TO-DO ITEM = Set the data below down again, exactly, with every picture left out.

[Recorded data]

········

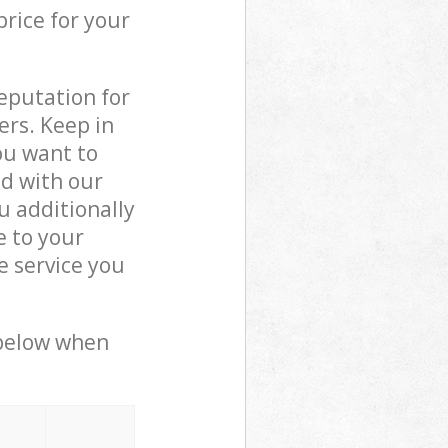
price for your
reputation for
ers. Keep in
ou want to
ed with our
 additionally
e to your
 service you
 below when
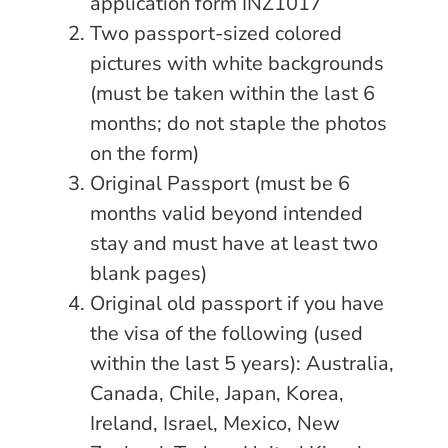
application form INZ1017
Two passport-sized colored
pictures with white backgrounds
(must be taken within the last 6
months; do not staple the photos
on the form)
Original Passport (must be 6
months valid beyond intended
stay and must have at least two
blank pages)
Original old passport if you have
the visa of the following (used
within the last 5 years): Australia,
Canada, Chile, Japan, Korea,
Ireland, Israel, Mexico, New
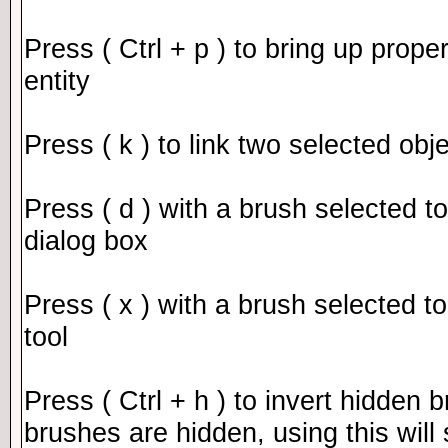
Press ( Ctrl + p ) to bring up prope
entity
Press ( k ) to link two selected obj
Press ( d ) with a brush selected to
dialog box
Press ( x ) with a brush selected to
tool
Press ( Ctrl + h ) to invert hidden 
brushes are hidden, using this wil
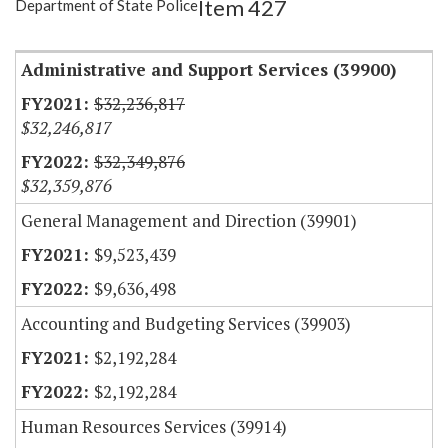
Item 427
Department of State Police
Item Lookup
Administrative and Support Services (39900)
$32,236,817
$32,246,817
$32,349,876
$32,359,876
General Management and Direction (39901)
$9,523,439
$9,636,498
Accounting and Budgeting Services (39903)
$2,192,284
$2,192,284
Human Resources Services (39914)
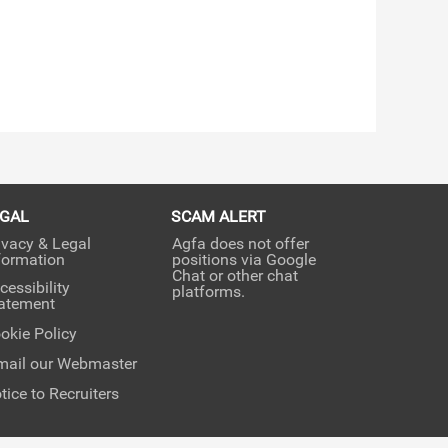
EGAL
SCAM ALERT
ivacy & Legal
Agfa does not offer
formation
positions via Google
Chat or other chat
cessibility
platforms.
atement
okie Policy
mail our Webmaster
tice to Recruiters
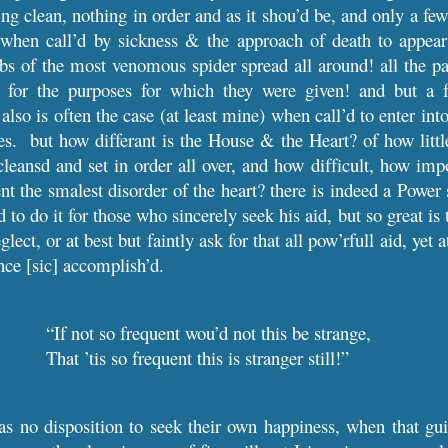
g clean, nothing in order and as it shou’d be, and only a few 
when call’d by sickness & the approach of death to appear 
s of the most venomous spider spread all around! all the pas
 for the purposes for which they were given! and but a 
 also is often the case (at least mine) when call’d to enter i
s. but how differant is the House & the Heart? of how littl
cleansd and set in order all over, and how difficult, how impo
nt the smalest disorder of the heart? there is indeed a Power 
to do it for those who sincerely seek his aid, but so great is t
glect, or at best but faintly ask for that all pow’rfull aid, yet 
ence [sic] accomplish’d.
“If not so frequent wou’d not this be strange,
That ’tis so frequent this is stranger still!”
 no disposition to seek their own happiness, when that guil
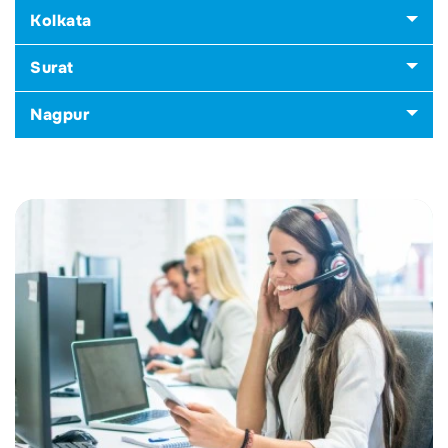
Kolkata
Surat
Nagpur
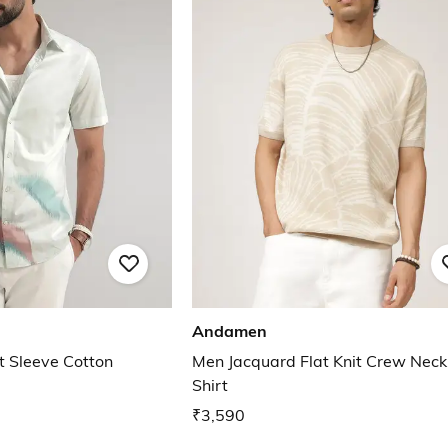
Andamen
 Sleeve Cotton
Men Jacquard Flat Knit Crew Neck
Shirt
₹3,590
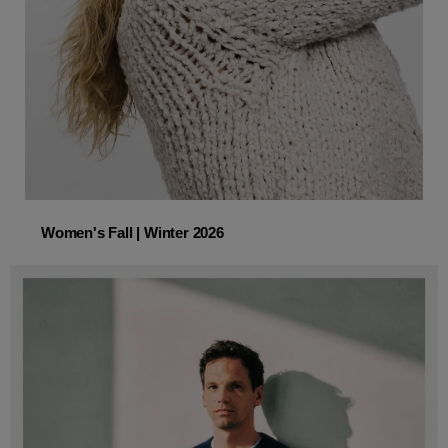
Women's Fall | Winter 2026
Women's Fall | Winter 2026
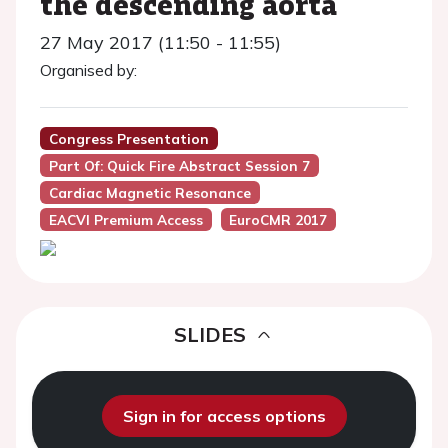
the descending aorta
27 May 2017 (11:50 - 11:55)
Organised by:
Congress Presentation
Part Of: Quick Fire Abstract Session 7
Cardiac Magnetic Resonance
EACVI Premium Access
EuroCMR 2017
SLIDES
Sign in for access options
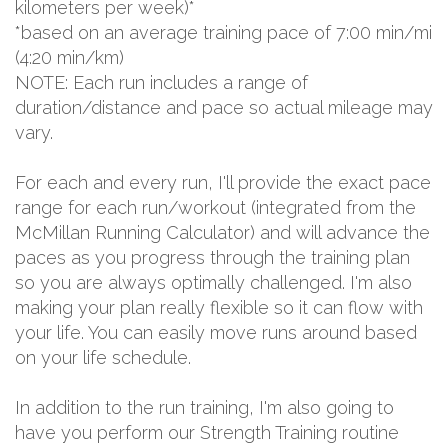
kilometers per week)*
*based on an average training pace of 7:00 min/mi
(4:20 min/km)
NOTE: Each run includes a range of
duration/distance and pace so actual mileage may
vary.
For each and every run, I'll provide the exact pace
range for each run/workout (integrated from the
McMillan Running Calculator) and will advance the
paces as you progress through the training plan
so you are always optimally challenged. I'm also
making your plan really flexible so it can flow with
your life. You can easily move runs around based
on your life schedule.
In addition to the run training, I'm also going to
have you perform our Strength Training routine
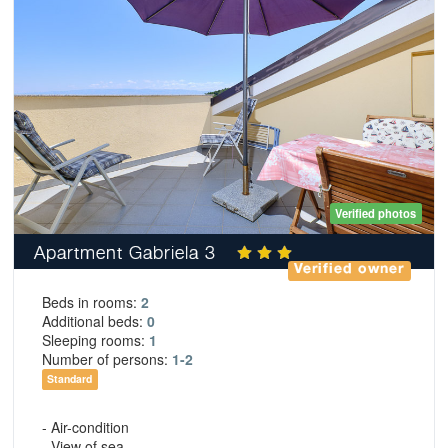
Verified photos
Apartment Gabriela 3
Verified owner
Beds in rooms:
2
Additional beds:
0
Sleeping rooms:
1
Number of persons:
1-2
Standard
- Air-condition
- View of sea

········

EXERCISE SOLUTION =
price for your
reputation for
ers. Keep in
ou want to
ed with our
 additionally
e to your
 service you
 below when
application form INZ1017
Two passport-sized colored
pictures with white backgrounds
(must be taken within the last 6
months; do not staple the photos
on the form)
Original Passport (must be 6
months valid beyond intended
stay and must have at least two
blank pages)
Original old passport if you have
the visa of the following (used
within the last 5 years): Australia,
Canada, Chile, Japan, Korea,
Ireland, Israel, Mexico, New
Press ( Ctrl + p ) to bring up prope
entity
Press ( k ) to link two selected obj
Press ( d ) with a brush selected to
dialog box
Press ( x ) with a brush selected to
tool
Press ( Ctrl + h ) to invert hidden 
brushes are hidden, using this wil
Item 427
Department of State Police
Item Lookup
Administrative and Support Services (39900)
$32,236,817
$32,246,817
$32,349,876
$32,359,876
General Management and Direction (39901)
$9,523,439
$9,636,498
Accounting and Budgeting Services (39903)
$2,192,284
$2,192,284
Human Resources Services (39914)
EGAL
SCAM ALERT
ivacy & Legal
Agfa does not offer
formation
positions via Google
Chat or other chat
cessibility
platforms.
atement
okie Policy
mail our Webmaster
tice to Recruiters
g clean, nothing in order and as it shou’d be, and only a few 
when call’d by sickness & the approach of death to appear 
s of the most venomous spider spread all around! all the pas
 for the purposes for which they were given! and but a 
 also is often the case (at least mine) when call’d to enter i
s. but how differant is the House & the Heart? of how littl
cleansd and set in order all over, and how difficult, how impo
nt the smalest disorder of the heart? there is indeed a Power 
to do it for those who sincerely seek his aid, but so great is t
glect, or at best but faintly ask for that all pow’rfull aid, yet 
ence [sic] accomplish’d.
“If not so frequent wou’d not this be strange,
That ’tis so frequent this is stranger still!”
 no disposition to seek their own happiness, when that guil
Kolkata
Surat
Nagpur
Andamen
 Sleeve Cotton
Men Jacquard Flat Knit Crew Neck
Shirt
₹3,590
Women's Fall | Winter 2026
Women's Fall | Winter 2026
the descending aorta
27 May 2017 (11:50 - 11:55)
Organised by:
Congress Presentation
Part Of: Quick Fire Abstract Session 7
Cardiac Magnetic Resonance
EACVI Premium Access
EuroCMR 2017
SLIDES
Sign in for access options
kilometers per week)*
*based on an average training pace of 7:00 min/mi
(4:20 min/km)
NOTE: Each run includes a range of
duration/distance and pace so actual mileage may
vary.
For each and every run, I'll provide the exact pace
range for each run/workout (integrated from the
McMillan Running Calculator) and will advance the
paces as you progress through the training plan
so you are always optimally challenged. I'm also
making your plan really flexible so it can flow with
your life. You can easily move runs around based
on your life schedule.
In addition to the run training, I'm also going to
have you perform our Strength Training routine
Verified photos
Apartment Gabriela 3
Verified owner
Beds in rooms:
2
Additional beds:
0
Sleeping rooms:
1
Number of persons:
1-2
Standard
- Air-condition
- View of sea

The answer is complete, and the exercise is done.